## Problem statement
Two lines below mark the span: the one containing "[258,891,291,902] tests ->" and the one containing "(289, 937) none". Set down both, plus every line between, exactly as they stand, and nothing else.

BEGIN Material for the task

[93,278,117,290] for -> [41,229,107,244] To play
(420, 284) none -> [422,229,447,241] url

END Material for the task
BEGIN Material for the task

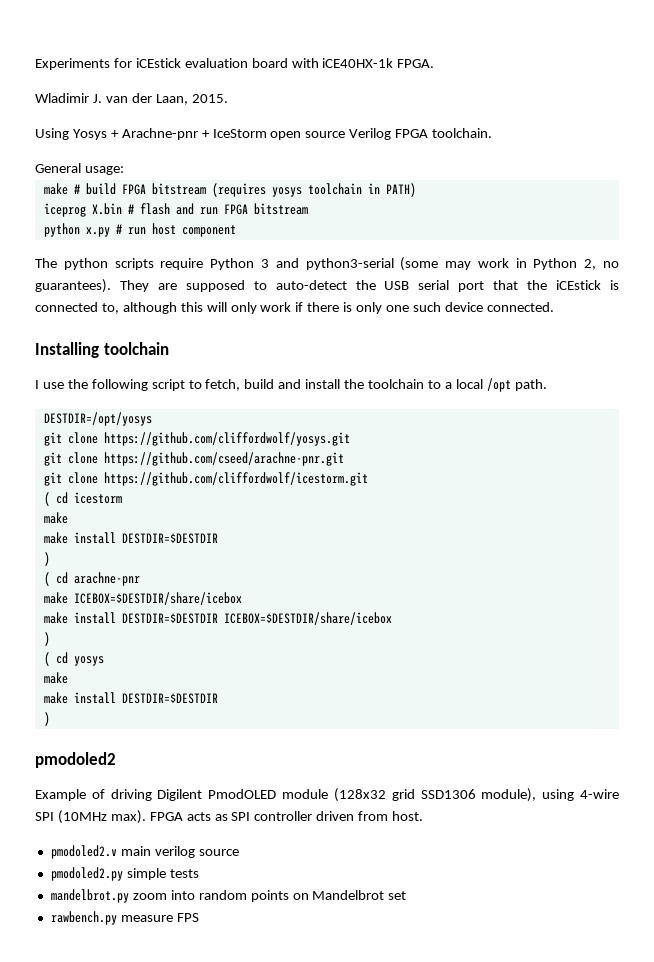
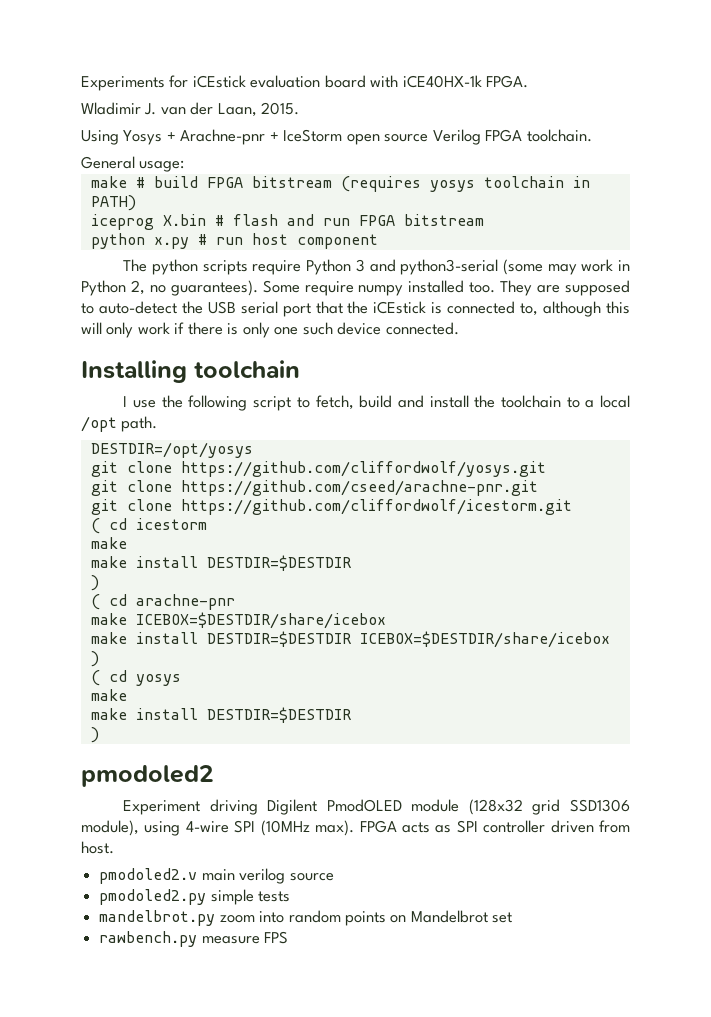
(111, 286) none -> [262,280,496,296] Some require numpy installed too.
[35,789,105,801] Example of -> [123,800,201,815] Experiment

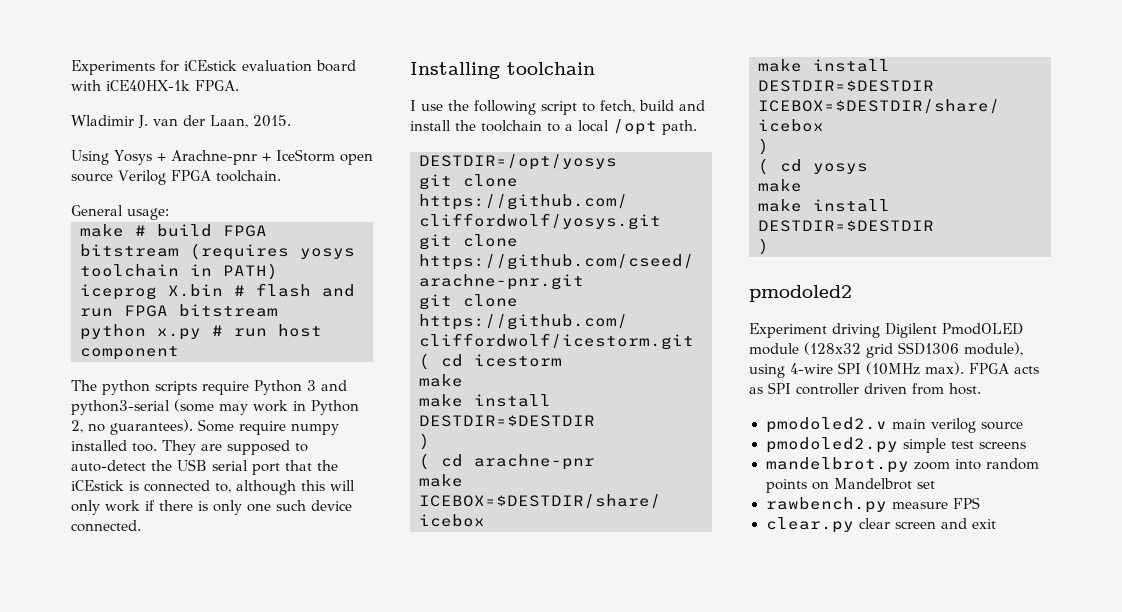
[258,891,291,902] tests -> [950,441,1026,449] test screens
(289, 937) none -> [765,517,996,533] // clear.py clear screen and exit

END Material for the task

## Answer section
[258,891,291,902] tests -> [950,441,1026,449] test screens
(289, 937) none -> [765,517,996,533] // clear.py clear screen and exit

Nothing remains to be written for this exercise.